## TASK DIRECTIONS
Give back, character for character, the line that includes "3. National Heart, Lung, and" and all lines beneath it in the data.

## RECORDS SHOWN
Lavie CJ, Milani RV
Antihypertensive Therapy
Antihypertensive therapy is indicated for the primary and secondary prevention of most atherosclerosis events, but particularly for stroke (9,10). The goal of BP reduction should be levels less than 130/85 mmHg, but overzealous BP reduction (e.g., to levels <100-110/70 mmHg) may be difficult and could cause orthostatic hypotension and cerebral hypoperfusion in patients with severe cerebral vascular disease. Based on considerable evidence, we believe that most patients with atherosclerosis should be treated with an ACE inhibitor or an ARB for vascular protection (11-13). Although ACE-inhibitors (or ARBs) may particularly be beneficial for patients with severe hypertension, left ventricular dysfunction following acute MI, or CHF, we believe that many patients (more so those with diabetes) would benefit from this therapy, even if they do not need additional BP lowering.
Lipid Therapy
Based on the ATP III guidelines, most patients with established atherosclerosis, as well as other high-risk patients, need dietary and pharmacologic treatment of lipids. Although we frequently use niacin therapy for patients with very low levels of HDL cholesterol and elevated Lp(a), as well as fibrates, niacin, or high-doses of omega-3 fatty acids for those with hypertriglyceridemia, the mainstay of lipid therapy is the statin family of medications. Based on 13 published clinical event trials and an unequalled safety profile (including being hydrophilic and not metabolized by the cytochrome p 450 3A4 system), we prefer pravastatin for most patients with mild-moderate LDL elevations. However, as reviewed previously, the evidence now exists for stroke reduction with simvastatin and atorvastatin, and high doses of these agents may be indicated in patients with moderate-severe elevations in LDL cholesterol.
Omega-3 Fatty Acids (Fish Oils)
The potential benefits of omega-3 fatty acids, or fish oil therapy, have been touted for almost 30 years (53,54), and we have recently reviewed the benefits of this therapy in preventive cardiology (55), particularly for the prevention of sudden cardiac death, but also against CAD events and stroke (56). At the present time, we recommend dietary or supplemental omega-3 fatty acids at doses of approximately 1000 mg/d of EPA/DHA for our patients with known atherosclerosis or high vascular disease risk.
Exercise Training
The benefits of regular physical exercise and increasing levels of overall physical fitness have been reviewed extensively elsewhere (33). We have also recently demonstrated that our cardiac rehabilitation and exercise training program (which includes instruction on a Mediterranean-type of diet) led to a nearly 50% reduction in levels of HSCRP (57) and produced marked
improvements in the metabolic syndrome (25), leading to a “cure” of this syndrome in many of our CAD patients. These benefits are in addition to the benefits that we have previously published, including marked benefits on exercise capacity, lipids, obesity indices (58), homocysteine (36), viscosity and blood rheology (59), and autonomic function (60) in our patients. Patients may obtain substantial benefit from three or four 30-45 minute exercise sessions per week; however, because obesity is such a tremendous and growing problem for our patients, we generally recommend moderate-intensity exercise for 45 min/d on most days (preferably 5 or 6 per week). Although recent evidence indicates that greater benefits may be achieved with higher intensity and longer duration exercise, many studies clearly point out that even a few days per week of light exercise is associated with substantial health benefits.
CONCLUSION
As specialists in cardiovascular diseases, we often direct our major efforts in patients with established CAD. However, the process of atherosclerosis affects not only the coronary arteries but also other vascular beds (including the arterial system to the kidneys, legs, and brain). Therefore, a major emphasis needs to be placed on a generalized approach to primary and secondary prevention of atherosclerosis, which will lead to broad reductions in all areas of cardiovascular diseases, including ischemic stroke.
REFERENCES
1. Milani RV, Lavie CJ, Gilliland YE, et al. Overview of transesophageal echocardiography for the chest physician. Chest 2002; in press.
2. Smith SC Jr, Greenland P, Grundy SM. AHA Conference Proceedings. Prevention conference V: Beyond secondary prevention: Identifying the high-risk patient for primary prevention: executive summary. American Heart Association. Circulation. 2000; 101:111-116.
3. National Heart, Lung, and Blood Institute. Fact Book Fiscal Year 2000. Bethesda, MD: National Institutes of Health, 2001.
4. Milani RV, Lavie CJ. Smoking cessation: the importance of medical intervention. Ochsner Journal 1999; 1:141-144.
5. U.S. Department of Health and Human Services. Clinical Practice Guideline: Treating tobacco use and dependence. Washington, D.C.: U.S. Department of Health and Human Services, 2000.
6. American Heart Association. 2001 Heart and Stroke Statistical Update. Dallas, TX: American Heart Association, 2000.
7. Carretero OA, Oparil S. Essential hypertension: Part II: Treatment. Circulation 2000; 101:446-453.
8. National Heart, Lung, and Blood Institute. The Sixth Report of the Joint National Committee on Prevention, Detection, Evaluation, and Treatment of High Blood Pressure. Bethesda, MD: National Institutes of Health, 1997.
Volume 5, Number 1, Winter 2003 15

## EXERCISE RESPONSE
3. National Heart, Lung, and Blood Institute. Fact Book Fiscal Year 2000. Bethesda, MD: National Institutes of Health, 2001.
4. Milani RV, Lavie CJ. Smoking cessation: the importance of medical intervention. Ochsner Journal 1999; 1:141-144.
5. U.S. Department of Health and Human Services. Clinical Practice Guideline: Treating tobacco use and dependence. Washington, D.C.: U.S. Department of Health and Human Services, 2000.
6. American Heart Association. 2001 Heart and Stroke Statistical Update. Dallas, TX: American Heart Association, 2000.
7. Carretero OA, Oparil S. Essential hypertension: Part II: Treatment. Circulation 2000; 101:446-453.
8. National Heart, Lung, and Blood Institute. The Sixth Report of the Joint National Committee on Prevention, Detection, Evaluation, and Treatment of High Blood Pressure. Bethesda, MD: National Institutes of Health, 1997.
Volume 5, Number 1, Winter 2003 15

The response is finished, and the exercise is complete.